(A) of Hearts
しかしわたしは、芦沢さんのどこに惹かれたのだろう。イラつくことも多いよ? だけど仕事に対する姿勢や判断力と決断力の的確さ。あとは社員に対する気配りとか。
わたしはそんな専務の秘書として少しでも手助けがしたくて…。
ううん。
そんなんじゃない。
それだけじゃない。
煙草を吸う仕草や、ふと見せてくれる笑顔。

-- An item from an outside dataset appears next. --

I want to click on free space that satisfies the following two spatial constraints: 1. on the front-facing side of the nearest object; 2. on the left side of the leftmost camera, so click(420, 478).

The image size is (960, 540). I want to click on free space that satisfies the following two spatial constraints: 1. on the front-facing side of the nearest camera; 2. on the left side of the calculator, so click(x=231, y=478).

理屈なんかじゃなくドキドキした。
「……」
というか、あれ?
返事がない。
いないのかな?
再度ノックしてみる——も、なにも聞こえない。
「失礼いたします」
ドアをそろりと開けて中の様子を伺ってみる。
もう一度声を掛けてみたけれど、なにも変わらない。仕方がないので奥へ足を進めてみた。
「あ……」
デスクに座ってる。
というか背丈がいつもの半分ぐらいしかない。
腕組んで頭うな垂れて。
そして長い足はデスクに放り出されていた。
「専務」
こんな姿を社員に見られたらどうするつもりなんだろう。だけど普段なら、こんなことをするとは思えない。きっとそうも言ってられないほど、よほどキツイんだろうなとも思えた。
「……専務」
デスクの脇をすり抜け歩み寄る。
どうやら寝ているみたい。
だけど、なんだか浅い呼吸が続いてる。
「失礼いたします」
そして芦沢さんのおでこを手を触れてみた。
「——熱い」
「……」
するとぼんやり目を開けた芦沢さん。
眩しそうに目を細め、それから口を開く。